> _SOURCE TEXT_:
Let’s now summarize briefly how the JRE works. Java programs contained in java extension source files are compiled to bytecode (files with a class extension). As I said earlier, the purpose of bytecode is to provide a compact format for intermediate code and support for platform independence. The JVM is a virtual processor, and like all other processors, it interprets code—bytecode in this case. This is a short description of the JRE, but it is needed for our further discussion. You can find a more comprehensive description at the beginning of Chapter 3, “Scripting Languages Inside the JVM.”

Following this, we can say Java is a hybrid compiled-interpreted language. But even with this model, Java cannot be characterized as a scripting language because it lacks all the other features mentioned earlier.

At this point, you are probably asking what this discussion has to do with scripting languages. The point is many modern scripting languages follow the same hybrid concept. Although programs are distributed in script form and are interpreted at runtime, the things going on in the background are pretty much the same.

Let’s look at Python, for example. The Python interpreter consists of a compiler that compiles source code to the intermediate bytecode, and the Python Virtual Machine (PVM) that interprets this code. This process is being done in the background, leaving the impression that the pure Python source code has been interpreted. If the Python interpreter has write privileges on the host system, it caches the generated bytecode in files with a pyc extension (the py extension is used for the scripts or source code). If that script had not been modified since its previous execution, the compilation process would be skipped and the virtual machine could start interpreting the bytecode at once. This could greatly improve the Python script’s startup speed. Even if the Python interpreter has no write privileges on the system and the bytecode was not written in files, this compilation process would still be performed. In this case, the bytecode would be kept in memory.

Note – Python programs can be distributed in bytecode format, keeping the source code out of the production environment.

From this discussion, we can conclude virtual machines are one of the standard parts of modern scripting languages. So our original dilemma remains. Should we use languages that enforce a certain programming paradigm, and if so, how do we use them? The dynamic and weak typing, closures, complex built-in data structures, and so on, could be implemented in a runtime environment with the virtual machine.

There is nothing to restrict the use of a dynamic (scripting) language on the virtual machines designed for languages such as Java and C#. As long as we implement the compiler appropriate for the target virtual machine’s intermediate bytecode, we will receive all the features of the scripting language in this environment. Doing this, we could benefit from the strengths of both the system-programming approach of Java, and the scripting programming model in our software development process.

We focus on projects that bring scripting languages closer to the Java platform later in this book. Also, we discuss where it’s appropriate to apply the scripting style of development with traditional Java programming. Before we cover these topics, though, let’s take a look at how scripting and system programming compare.

A Comparison of Scripting and System Programming

Every decision made during the language design process is directly related to the programming style used in that language and its usability in the development process.

In this section, I do not intend to imply one style is better than the other. Instead, my objective is to summarize the strengths and weaknesses of both approaches so that we can proceed to Chapter 2, where I discuss how best to incorporate them into the development process.

Runtime Performance

It is clear programs written in system-programming languages have better runtime performance than equivalent scripts in most cases, for a few reasons:

The most obvious reason is the runtime presence of the interpreter in scripting languages. Source code analysis and transformation during runtime introduces additional overhead in terms of program execution.

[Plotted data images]
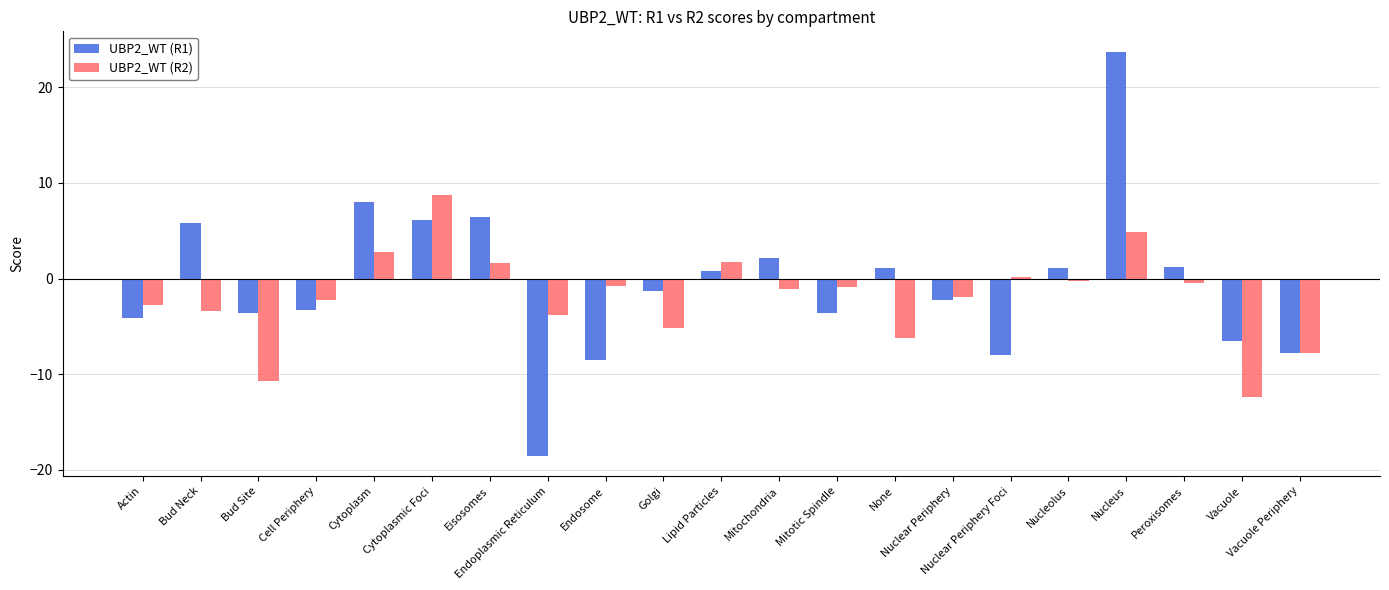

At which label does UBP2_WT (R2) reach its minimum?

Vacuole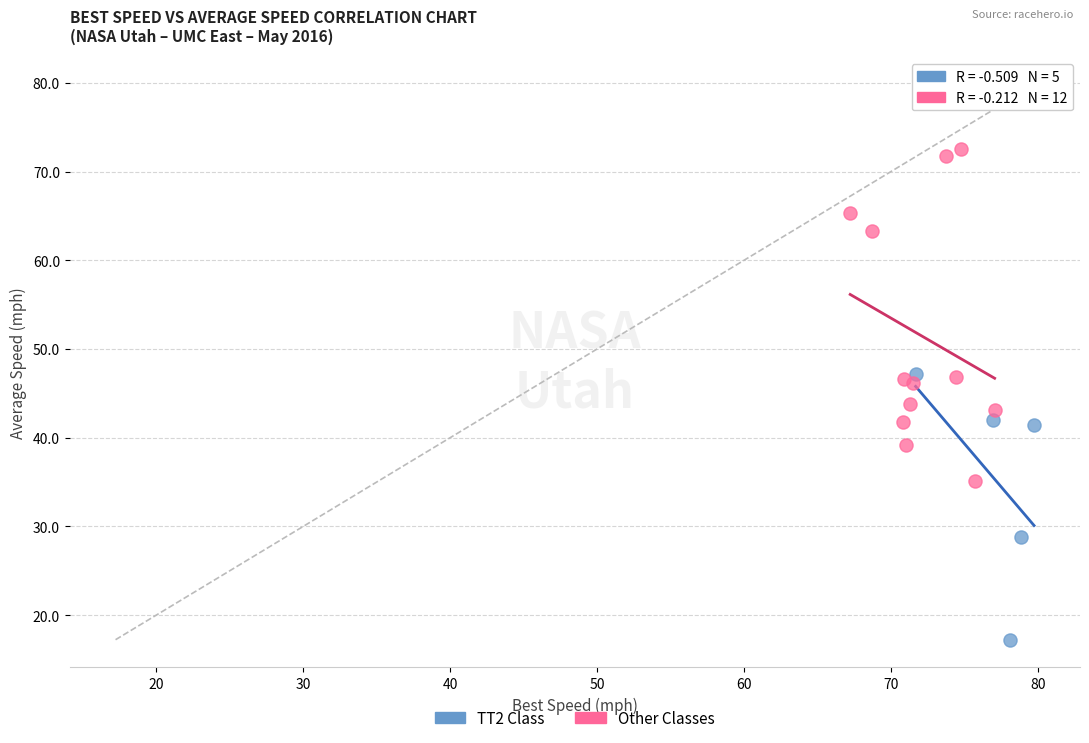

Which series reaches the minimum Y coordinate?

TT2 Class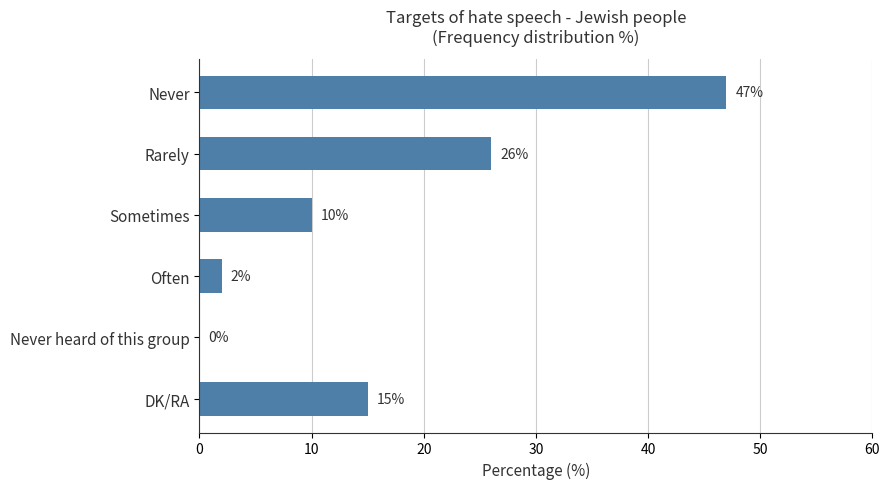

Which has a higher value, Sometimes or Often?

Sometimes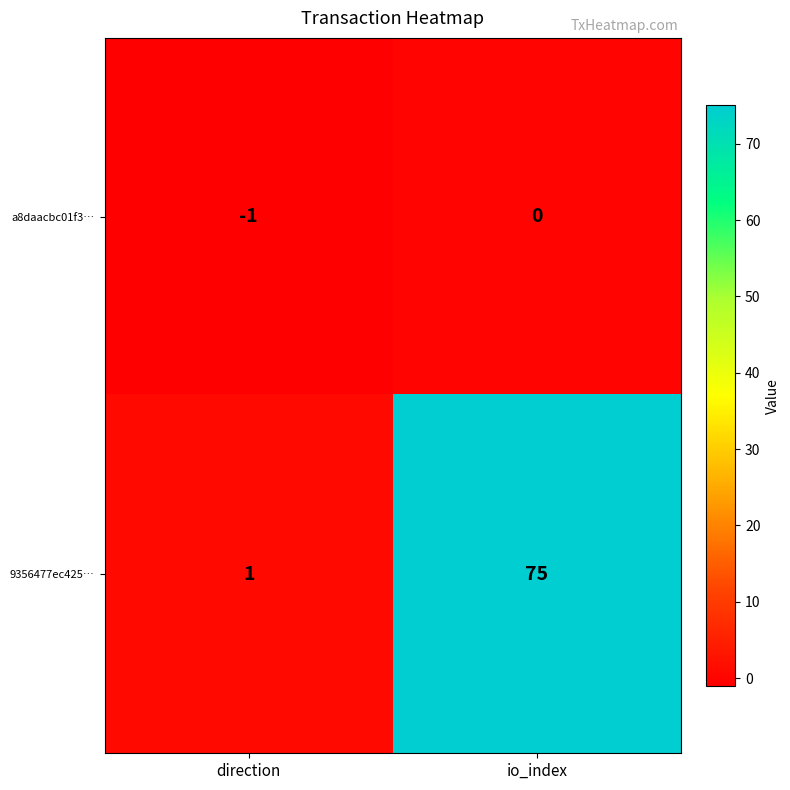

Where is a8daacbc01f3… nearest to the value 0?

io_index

> _ASSIGNMENT_:
Using the passage on Java and scripting languages, answer these questions:
(a) What does the passage call Java because of how its programs are compiled and run?
(b) What file extension does the Python interpreter use for its cached bytecode?
(c) What is the most obvious reason that programs in system-programming languages usually have better runtime performance?

> _THE COMPLETED TASK_:
(a) A hybrid compiled-interpreted language.
(b) The pyc extension.
(c) The runtime presence of the interpreter in scripting languages.